My Favorite Things: Atlanta Falcons (Team)

11:20 AM

On this day (June 30) 50 years ago. My favorite football team was created. Who knew that 50 years since it was birthed, we would still be waiting for that first ring. 

Professional football first came to Atlanta in 1962, when the American Football League staged two preseason contests, with one featuring the Denver Broncos vs. the Houston Oilers and the second pitting the Dallas Texans against the Oakland Raiders. Two years later, the AFL held another exhibition, this time with the New York Jets taking on the San Diego Chargers.

In 1965, after a stadium the Atlanta-Fulton County Stadium was built, the city of Atlanta felt the time was right to start pursuing professional football. One independent group which had been active in NFL exhibition promotions in Atlanta applied for franchises in both the American Football League and the National Football League, acting entirely on its own with no guarantee of stadium rights. Another group reported it had deposited earnest money for a team in the AFL


With everyone running in different directions, some local businessmen worked out a deal and were awarded an AFL franchise on June 7, 1965, contingent upon acquiring exclusive stadium rights from city officials. NFL Commissioner Pete Rozelle, who had been moving slowly in Atlanta matters, was spurred by the AFL interest and headed on the next plane down to Atlanta to block the rival league's claim on the city of Atlanta.[1] He forced the city to make a choice between the two leagues.
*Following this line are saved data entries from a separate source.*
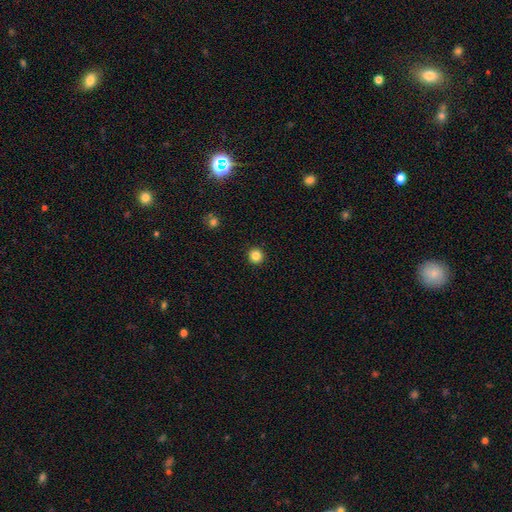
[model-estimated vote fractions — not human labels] A smooth galaxy with no disk features (84%) that is round (96%).

Vote fractions:
- Smooth or featured? smooth: 84% / star or artifact: 12% / featured or disk: 4%
- How rounded? round: 96% / in between: 3% / cigar-shaped: 1%
- Merging? none: 94% / minor disturbance: 4% / major disturbance: 1% / merger: 1%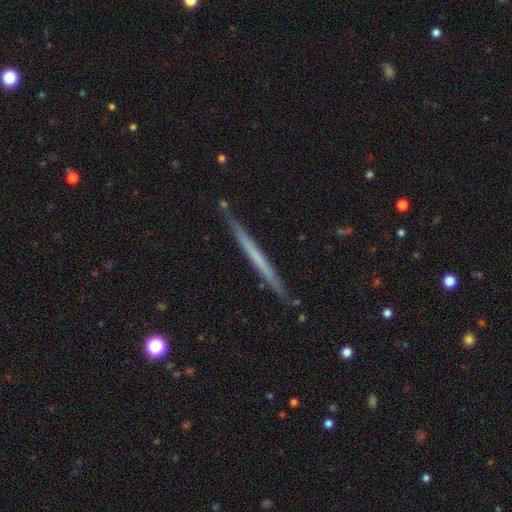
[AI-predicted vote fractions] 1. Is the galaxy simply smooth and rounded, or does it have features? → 53% featured or disk, 42% smooth, 5% star or artifact.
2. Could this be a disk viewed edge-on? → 97% yes, 3% no.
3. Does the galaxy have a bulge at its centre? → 92% none, 5% rounded, 3% boxy.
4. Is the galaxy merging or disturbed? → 89% none, 8% minor disturbance, 2% merger, 1% major disturbance.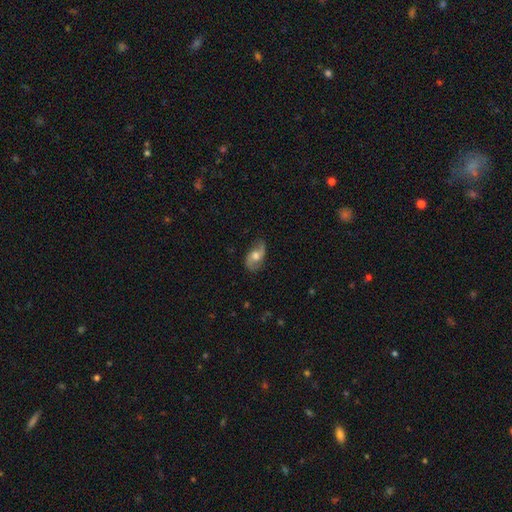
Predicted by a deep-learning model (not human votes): Smooth or featured: featured or disk — 71% (smooth — 22%)
Edge-on disk: no — 95% (yes — 5%)
Bar: no — 61% (weak — 32%)
Spiral arms: yes — 91% (no — 9%)
Spiral winding: loose — 58% (medium — 32%)
Spiral arm count: 2 — 89% (can't tell — 4%)
Bulge size: moderate — 65% (large — 19%)
Merging: none — 72% (minor disturbance — 20%)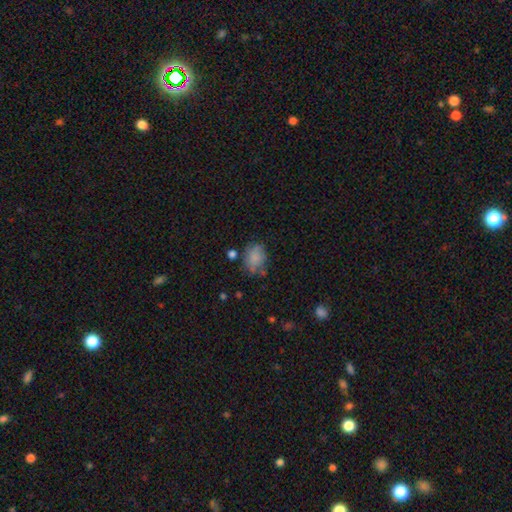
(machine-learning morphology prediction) A smooth galaxy with no disk features (78%) that is in between round and cigar-shaped (65%).

Vote fractions:
- Smooth or featured? smooth: 78% / featured or disk: 13% / star or artifact: 10%
- How rounded? in between: 65% / round: 34% / cigar-shaped: 1%
- Merging? none: 58% / minor disturbance: 25% / major disturbance: 10% / merger: 7%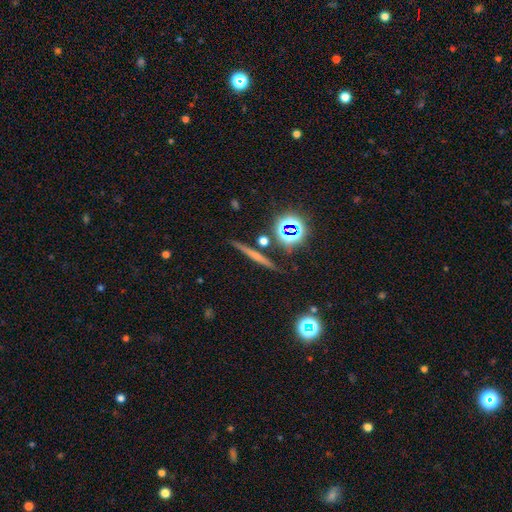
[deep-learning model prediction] A smooth galaxy with no disk features (42%).

Vote fractions:
- Smooth or featured? smooth: 42% / featured or disk: 39% / star or artifact: 19%
- Merging? none: 86% / minor disturbance: 8% / merger: 4% / major disturbance: 2%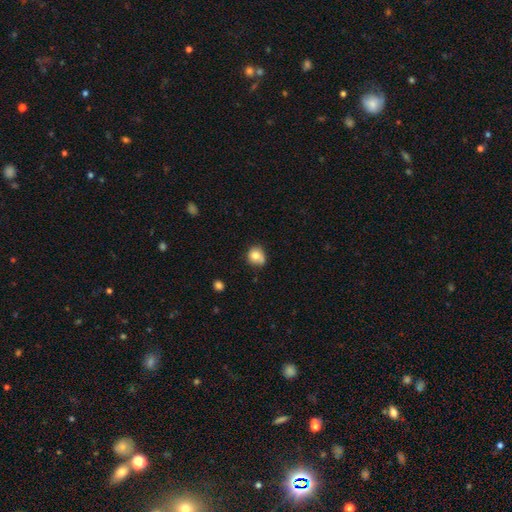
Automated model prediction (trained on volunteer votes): smooth-or-featured: smooth: 78% | featured or disk: 13% | star or artifact: 10%
  how-rounded: round: 76% | in between: 23% | cigar-shaped: 1%
  merging: none: 55% | minor disturbance: 30% | merger: 8% | major disturbance: 8%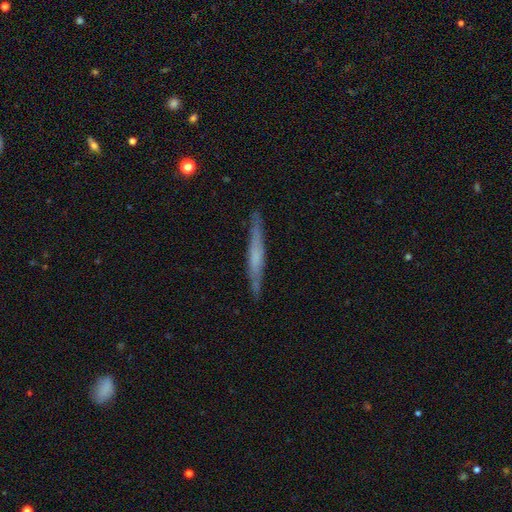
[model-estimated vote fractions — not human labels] Overall: featured or disk (54%; smooth 40%). Edge-on disk: yes (94%). Edge-on bulge: none (62%; rounded 23%). Merging: none (87%).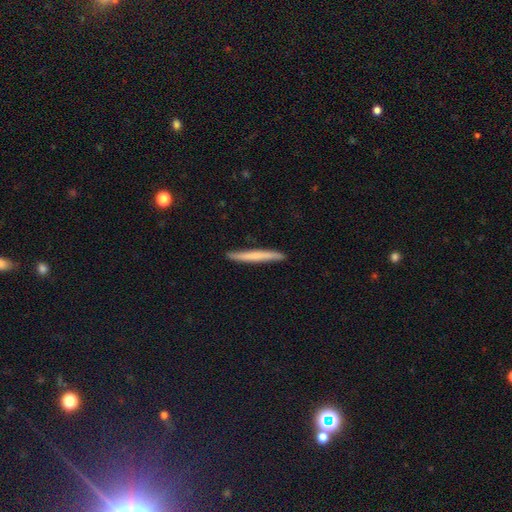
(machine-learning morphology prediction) A smooth galaxy with no disk features (60%) that is cigar-shaped (97%).

Vote fractions:
- Smooth or featured? smooth: 60% / featured or disk: 34% / star or artifact: 5%
- How rounded? cigar-shaped: 97% / in between: 2% / round: 1%
- Merging? none: 91% / minor disturbance: 7% / major disturbance: 1% / merger: 1%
By June 30, the city picked Rankin Smith and the NFL.

The Atlanta Falcons franchise began on June 30, 1965 when NFL Commissioner Pete Rozelle granted ownership to 41 year-old Rankin Smith Sr.. Smith an Executive Vice President of Life Insurance Company of Georgia at the time, paid $8.5 million the highest price in NFL history at the time 1965 for an NFL franchise. 

Former commissioner Pete Rozelle and Smith made the deal in about five minutes and the Atlanta Falcons brought the largest and most popular sport to the city of Atlanta. The Atlanta expansion franchise became the 15th NFL franchise, and they were awarded the first pick in the 1966 NFL Draft as well as the final pick in each of the first five rounds. The Falcons drafted All-American Linebacker Tommy Nobis from the University of Texas with the first pick of the draft, making him the first-ever Falcon.








The Atlanta Falcons Football Club received its nickname on August 29, 1965. Miss Julia Elliott, a school teacher from Griffin, Georgia was singled out from many people who suggested "Falcons" as the Nickname for the new Georgia NFL franchise. She wrote: "the Falcon is proud and dignified, with great courage and fight. It never drops its prey. It is deadly and has a great sporting tradition."



Notable season:
Atlanta exploded out of the gate, going a franchise best 8–0 and remaining the last unbeaten team in the NFL that year. Their hopes to get an undefeated season came to an end with a 27–31 loss to the New Orleans Saints. Julio Jones had a remarkable second year, grabbing ten touchdowns and 1,198 yards. The Falcons finished the season 13–3, and clinched the number one seed in the NFC playoffs.

The Falcons played the Seattle Seahawks in their first playoff game. Although they went down 28–27 with only 31 seconds left on the clock, Matt Ryan led the team to their first playoff victory, 30–28. It was the first playoff victory in the Mike Smith era.

The Atlanta Falcons then advanced to face the San Francisco 49ers. The Falcons seized control of the game early with a Matt Bryant field goal, a trio of Matt Ryan touchdown passes caught by Julio Jones and Tony Gonzalez coupled with outstanding defensive play. By the end of the half, the score was 24–14.The tides of the game began to shift in the second half as the 49ers rallied back with a pair of Frank Gore touchdown runs. Atlanta's offense attempted to reply but were ultimately shut down by the 49er defense. A few series later, late in the 4th quarter with little time remaining, Atlanta found themselves in a 4th and 7 situation at the 10-yard line. The Falcons needed just 10 more yards to secure victory and advance to their first Super Bowl berth in nearly 15 years. Matt Ryan fired a pass to Roddy White which was ultimately broken up by inside linebacker NaVorro Bowman, resulting in a 28–24 defeat.